(Data excerpts)
::::

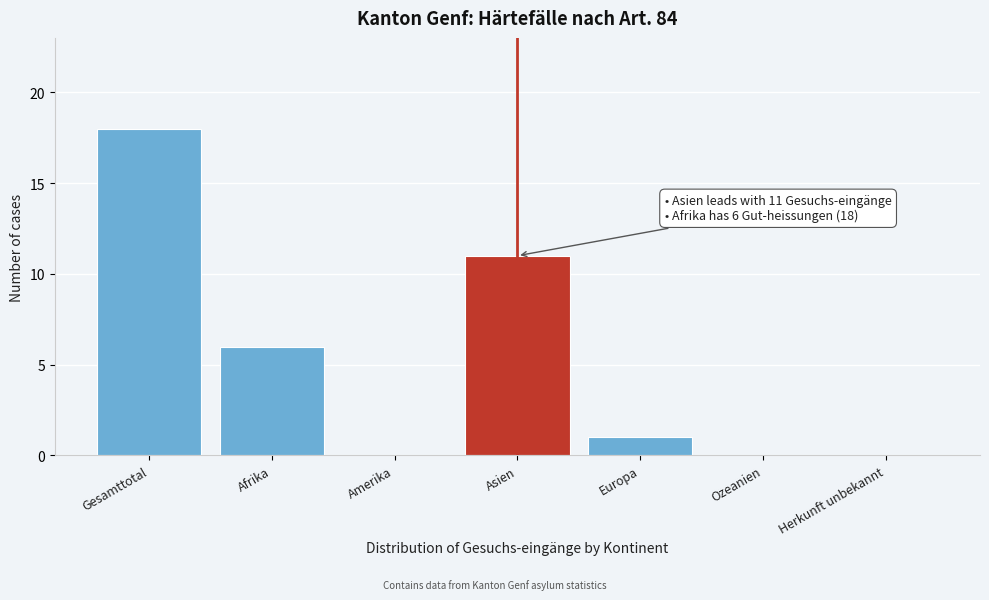

Reading left to right, transcribe all the data shown in this chart.

Gesamttotal=18	Afrika=6	Amerika=0	Asien=11	Europa=1	Ozeanien=0	Herkunft unbekannt=0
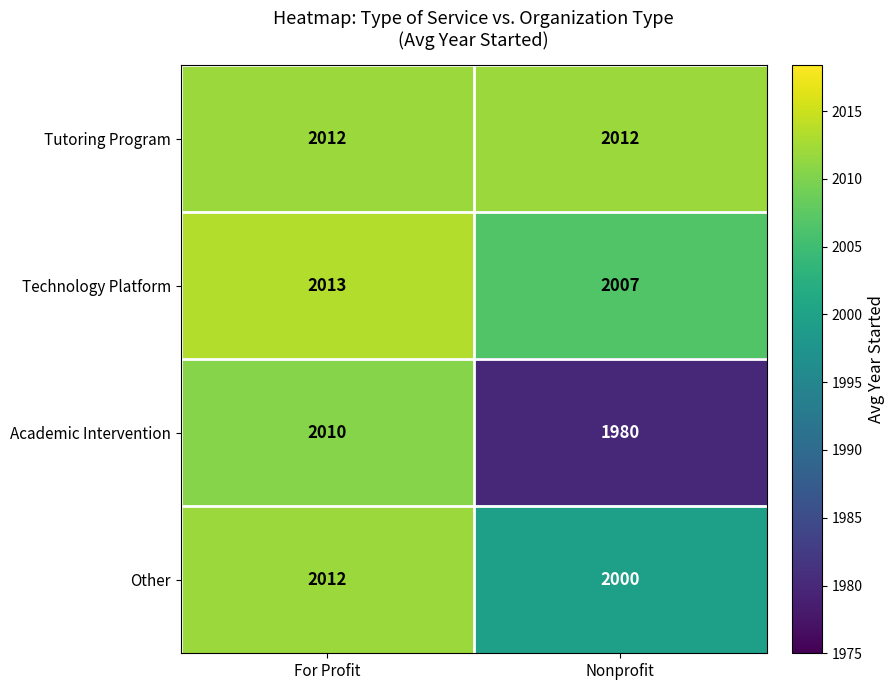

Rank the categories by Academic Intervention value from highest to lowest.

For Profit, Nonprofit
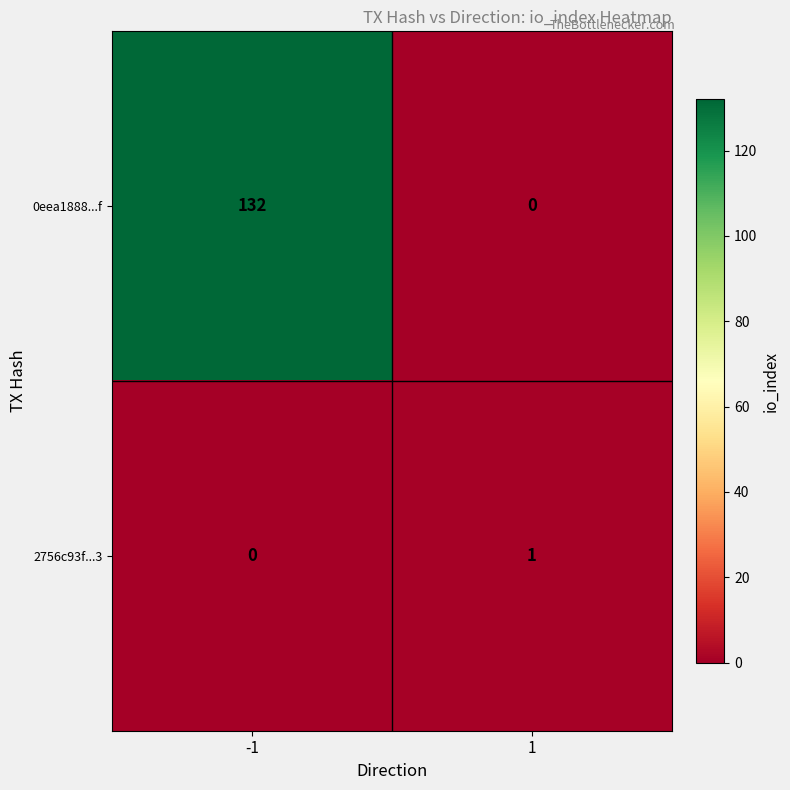

Is it true that 2756c93f...3 equals 1 at 1?

True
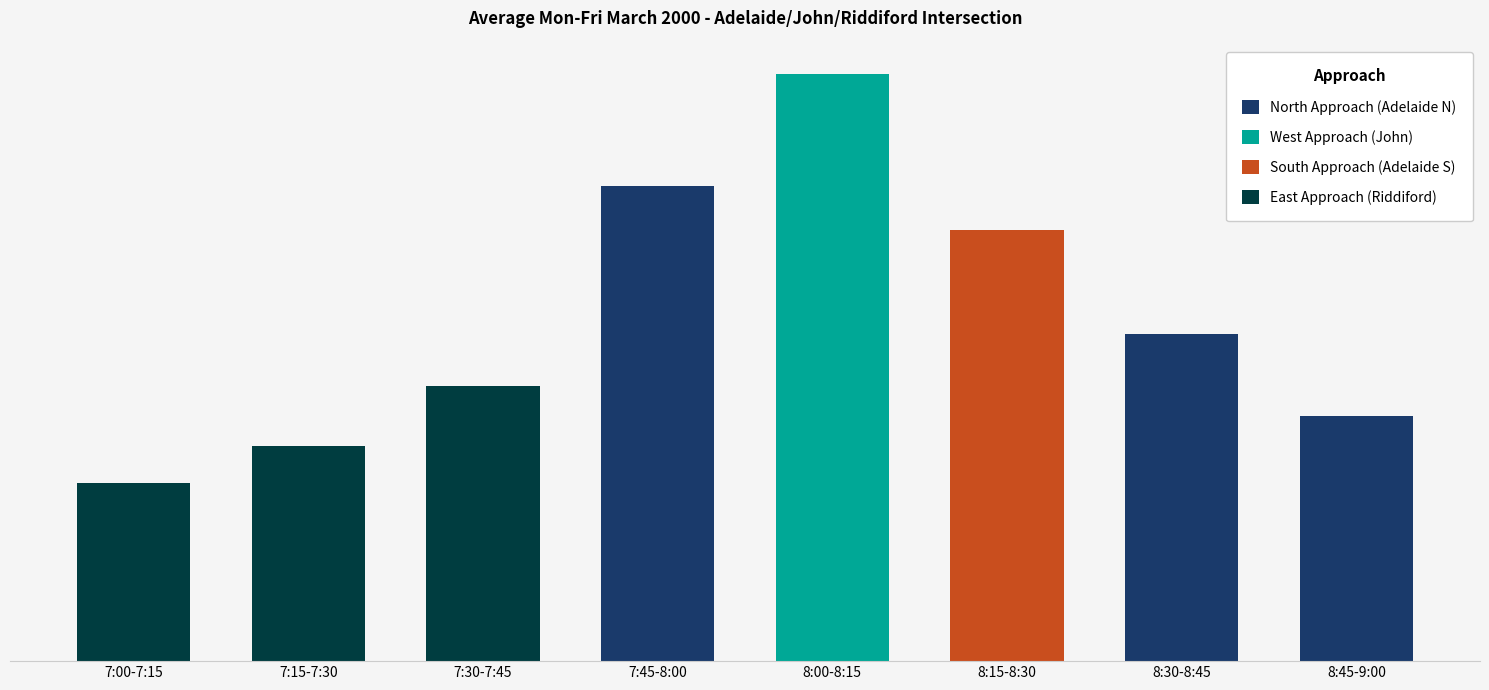

Which has a higher value, 8:45-9:00 or 8:30-8:45?

8:30-8:45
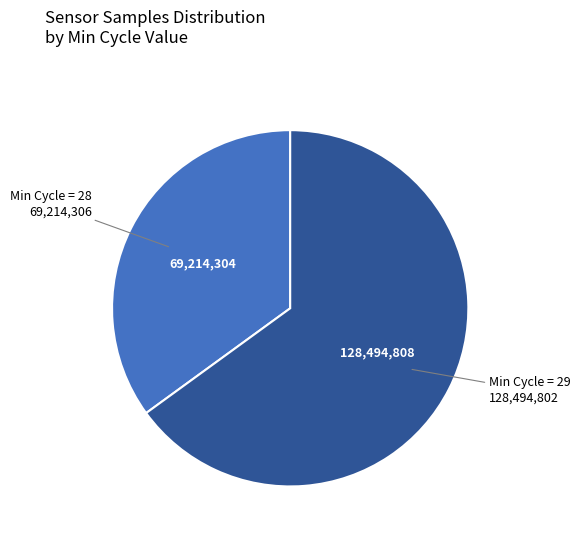

Does any single category account for the majority?

Yes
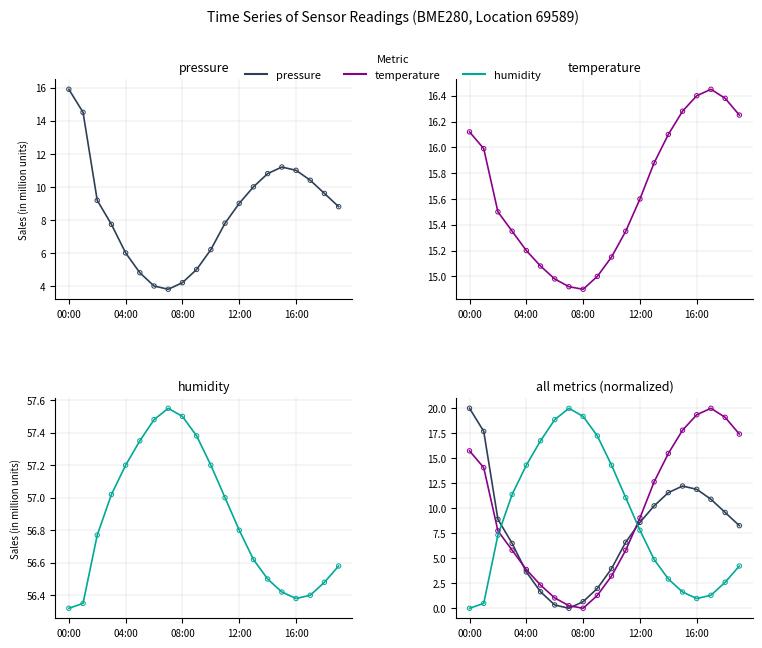

At how many categories does at least one series exceed 4?

20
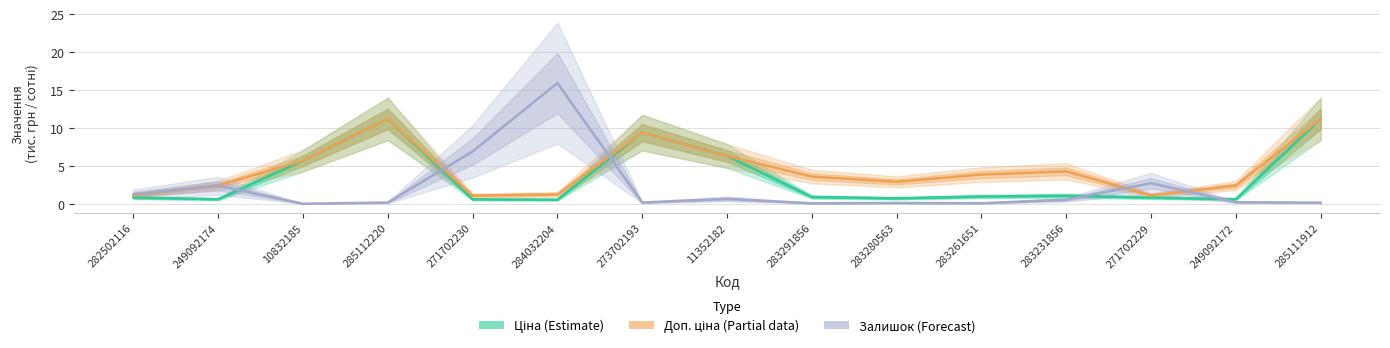

At 284032204, list the series in order from smallest to largest.

Ціна (Estimate), Доп. ціна (Partial), Залишок (Forecast)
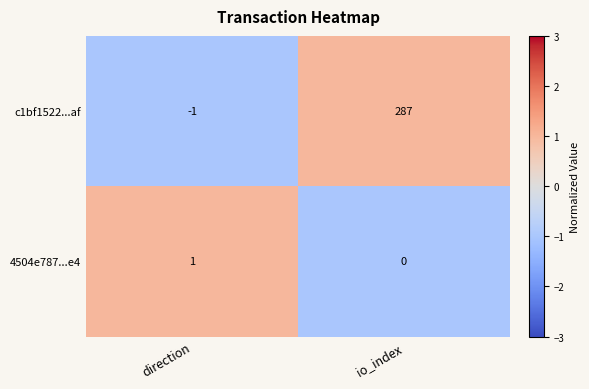

What is the difference between the highest and lowest values at io_index?

287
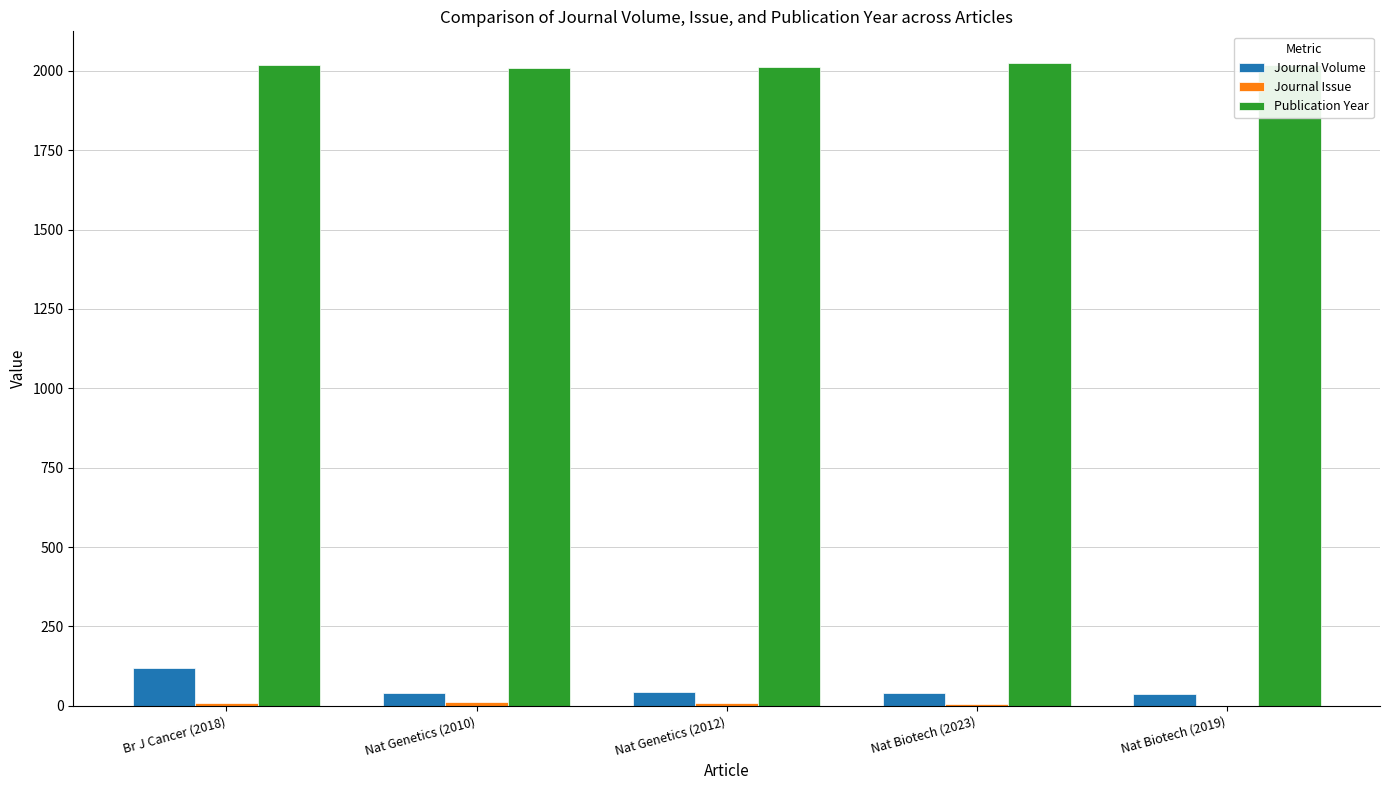

At which category is the sum across all series the highest?

Br J Cancer (2018)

::::

= Task brief =
Can you retype every entry above word for word, leaving out the pictures?

= Reply to the task =
Reading left to right, transcribe all the data shown in this chart.

Gesamttotal=18	Afrika=6	Amerika=0	Asien=11	Europa=1	Ozeanien=0	Herkunft unbekannt=0

Rank the categories by Academic Intervention value from highest to lowest.

For Profit, Nonprofit

Is it true that 2756c93f...3 equals 1 at 1?

True

Which has a higher value, 8:45-9:00 or 8:30-8:45?

8:30-8:45

Does any single category account for the majority?

Yes

At how many categories does at least one series exceed 4?

20

At 284032204, list the series in order from smallest to largest.

Ціна (Estimate), Доп. ціна (Partial), Залишок (Forecast)

What is the difference between the highest and lowest values at io_index?

287

At which category is the sum across all series the highest?

Br J Cancer (2018)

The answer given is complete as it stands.